Approximately 6,000 Uphold customers invested around $50 million in CredEarn through the platform. The collapse of Cred resulted in losses exceeding $34 million for these investors. The bankruptcy proceedings for Cred generated over 6,000 claims totaling $140 million, with an estimated valuation of over $1 billion based on crypto prices in August 2025, according to Department of Justice filings.
The $5 million settlement figure substantially exceeds the fees Uphold earned from facilitating the CredEarn product. Furthermore, Uphold is obligated to transfer any recoveries it receives from Cred’s bankruptcy proceedings, where it holds a claim of $545,189.
Uphold’s Response and Legal Implications
Uphold CEO Simon McLoughlin publicly stated that the Attorney General’s office inaccurately portrayed the situation and that the settlement does not allege Uphold knowingly participated in a fraudulent scheme. McLoughlin emphasized that the U.S. Department of Justice, in its criminal investigation into Cred, identified Uphold as a victim and cleared it of responsibility for Cred’s actions.
Uphold asserts that it suspended Cred’s platform access promptly upon learning of the losses in October 2020 and urged Cred to self-report to regulatory authorities. A spokesperson for Uphold indicated that only 21 of the affected investors were New York residents.
The settlement documents note that Cred’s former CEO, Daniel Schatt, later joined Uphold’s board. Federal indictments confirm Schatt’s directorship at the crypto exchange hosting CredEarn from April 2018. Uphold clarified that Schatt served on the board of a separate entity, Uphold Ltd., and that Cred operated independently.
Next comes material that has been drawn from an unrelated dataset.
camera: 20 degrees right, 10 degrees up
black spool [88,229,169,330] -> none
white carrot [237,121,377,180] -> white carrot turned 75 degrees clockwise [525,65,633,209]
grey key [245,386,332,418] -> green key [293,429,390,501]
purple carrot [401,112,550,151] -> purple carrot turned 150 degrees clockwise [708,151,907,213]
Daniel Schatt and Cred CFO Joseph Podulka have pleaded guilty to wire fraud conspiracy. Schatt received a 52-month sentence, and Podulka received a 36-month sentence in August 2025. The indictment alleges that by January 2020, Cred had lent approximately $40 million, or about 80% of its assets, to MoKredit. Following a market downturn in March 2020, Cred allegedly used new customer deposits to fund earlier redemptions.
Precedential Regulatory Shifts
This settlement establishes a significant legal precedent by focusing on the promotional aspect of a crypto yield product rather than solely its issuer. The Attorney General’s office determined that Uphold operated as an unregistered broker and commodity broker-dealer under New York state law.
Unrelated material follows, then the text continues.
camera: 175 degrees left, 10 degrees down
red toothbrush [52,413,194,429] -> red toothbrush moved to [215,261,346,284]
This legal approach mirrors the strategy employed by the SEC in its 2022 settlement with BlockFi, which centered on BlockFi as the issuer of unregistered securities. The New York action, however, extends liability to the platform that facilitated the promotion of such products.
The New York Attorney General’s office has been actively pursuing enforcement actions within the cryptocurrency sector under the Martin Act, including substantial settlements with Genesis Global Capital in May 2024 and Gemini in June 2024.
As part of the settlement terms, Uphold is mandated to implement a formal due diligence framework for evaluating third-party products. This framework includes thorough reviews of audited financials, insurance policies, compliance protocols, and direct engagement with independent auditors and industry competitors.
Uphold is reportedly exploring a potential U.S. Initial Public Offering (IPO), with an independent financial advisory firm engaged to assess options at a valuation exceeding $1.5 billion. The company does not currently serve New York-based customers and has submitted an application for a BitLicense with the state’s Department of Financial Services.